The World Bank and government collaborated to produce the Public Expenditure Review (PER) with a focus on agriculture, to explore challenges and come up with solutions to minimise expenditure in the sector.

However, in the report, the World Bank said despite the increase in spending towards agriculture, productivity remains poor.

“The report notes that despite the increase in spending, productivity has not improved in recent years, owing to a myriad of issues such as weakened tenure security that undermined access to credit, dilapidated infrastructure, and increased vulnerability to drought,” the World Bank said.

“Additionally, the external environment continues to deteriorate, and there is a reluctance by the private sector to finance agriculture, leaving no buffers to increase production and guarantee food security.”

According to the report, the agricultural sector recorded an increase in spending and investments to 5,7% of the country’s gross domestic product (GDP) in 2017, up from around 1,1% between 2011 and 2015.

The increase was caused by government’s Command Agriculture programme.

The programme was designed to reverse the decline in agricultural productivity, public spending accounted for two-thirds of GDP and nearly a quarter of the budget in 2017, one of the highest levels by global standards.

However, even with this spending the report found no increase in productivity showing that the government has merely been wasting money on the agricultural sector.

“Land reform in Zimbabwe can be classified into two main phases, the Land Reform and Resettlement Programme I (LRRP I) from 1980-1998 and LRRP II, commonly referred to as the Fast Track Land Reform Programme (FTLRP), since 2000. The government of Zimbabwe undertook its land redistribution programme to address the socio-economic injustices of the colonial era,” the report stated.

“The LRRP I was at first carried out under the principle of willing-buyer willing-seller.

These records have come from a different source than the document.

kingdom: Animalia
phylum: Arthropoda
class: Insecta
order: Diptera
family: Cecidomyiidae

However, the requirement that land be acquired through the market, coupled with lack of funds and legal constraints, gave rise to the FTLRP, which fundamentally altered the production structure of agriculture, Zimbabwe’s most important economic sector.”

The reason the production structure was altered was that the FTLRP took away ownership of land leaving farmers unable to borrow from the banks as did the previous owners of the land.

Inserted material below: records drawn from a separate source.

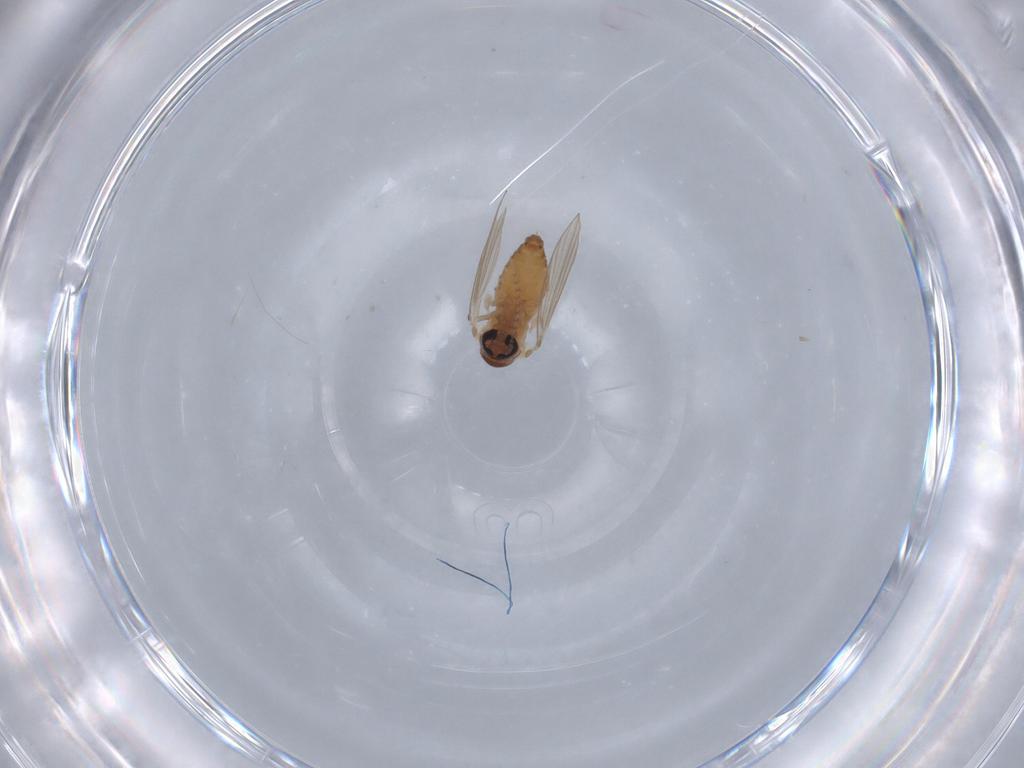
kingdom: Animalia
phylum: Arthropoda
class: Insecta
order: Diptera
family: Psychodidae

Thus, farmers are unable to fully invest in alternative farming methods such as climate smart agriculture to combat raging droughts and dwindling economic activity.

“Spending choices make a difference. Increasing the volume of public spending in agriculture will be important, but not sufficient. Different categories of spending have different rates of return,” the report revealed.

“Evidence shows that high returns are from specific types of spending, such as investments in core public goods related to technology generation and diffusion, market links, and rural infrastructure. Particularly, agricultural R&D has high returns, averaging 43% in developing countries and 34% in sub-Saharan Africa.